Abstract. A new global synthesis and biomization of long (> 40 kyr) pollen-data records is presented and used with simulations from the HadCM3 and FAMOUS climate models and the BIOME4 vegetation model to analyse the dynamics of the global terrestrial biosphere and carbon storage over the last glacial–interglacial cycle. Simulated biome distributions using BIOME4 driven by HadCM3 and FAMOUS at the global scale over time generally agree well with those inferred from pollen data. Global average areas of grassland and dry shrubland, desert, and tundra biomes show large-scale increases during the Last Glacial Maximum, between ca. 64 and 74 ka BP and cool substages of Marine Isotope Stage 5, at the expense of the tropical forest, warm-temperate forest, and temperate forest biomes. These changes are reflected in BIOME4 simulations of global net primary productivity, showing good agreement between the two models.

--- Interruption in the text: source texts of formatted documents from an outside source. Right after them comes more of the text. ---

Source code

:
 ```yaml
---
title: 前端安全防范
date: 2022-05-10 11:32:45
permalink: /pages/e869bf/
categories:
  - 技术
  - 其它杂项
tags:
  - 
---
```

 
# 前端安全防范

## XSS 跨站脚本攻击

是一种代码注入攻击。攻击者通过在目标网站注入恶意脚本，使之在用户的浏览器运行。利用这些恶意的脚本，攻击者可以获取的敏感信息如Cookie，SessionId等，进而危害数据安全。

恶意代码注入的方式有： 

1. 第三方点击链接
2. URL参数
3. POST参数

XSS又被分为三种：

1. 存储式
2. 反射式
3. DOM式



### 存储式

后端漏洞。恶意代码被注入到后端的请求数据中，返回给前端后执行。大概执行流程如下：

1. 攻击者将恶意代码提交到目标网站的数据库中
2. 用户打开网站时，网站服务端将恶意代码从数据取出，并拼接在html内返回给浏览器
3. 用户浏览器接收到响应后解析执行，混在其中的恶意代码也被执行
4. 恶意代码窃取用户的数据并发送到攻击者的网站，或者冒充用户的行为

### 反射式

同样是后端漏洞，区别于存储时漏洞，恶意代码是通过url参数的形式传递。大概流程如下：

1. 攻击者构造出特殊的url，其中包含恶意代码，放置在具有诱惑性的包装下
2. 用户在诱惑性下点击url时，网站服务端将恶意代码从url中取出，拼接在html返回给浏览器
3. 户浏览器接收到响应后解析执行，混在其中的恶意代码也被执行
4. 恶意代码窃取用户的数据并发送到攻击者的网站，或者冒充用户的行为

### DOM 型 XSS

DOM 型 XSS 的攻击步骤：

Such changes are likely to affect terrestrial carbon storage, which in turn influences the stable carbon isotopic composition of seawater as terrestrial carbon is depleted in 13C.

Short summary
In this paper we use two climate models to test how Earth’s vegetation responded to changes in climate over the last 120 000 years, looking at warm interglacial climates like today, cold ice-age glacial climates, and intermediate climates. The models agree well with observations from pollen, showing smaller forested areas and larger desert areas during cold periods. Forests store most terrestrial carbon; the terrestrial carbon lost during cold climates was most likely relocated to the oceans.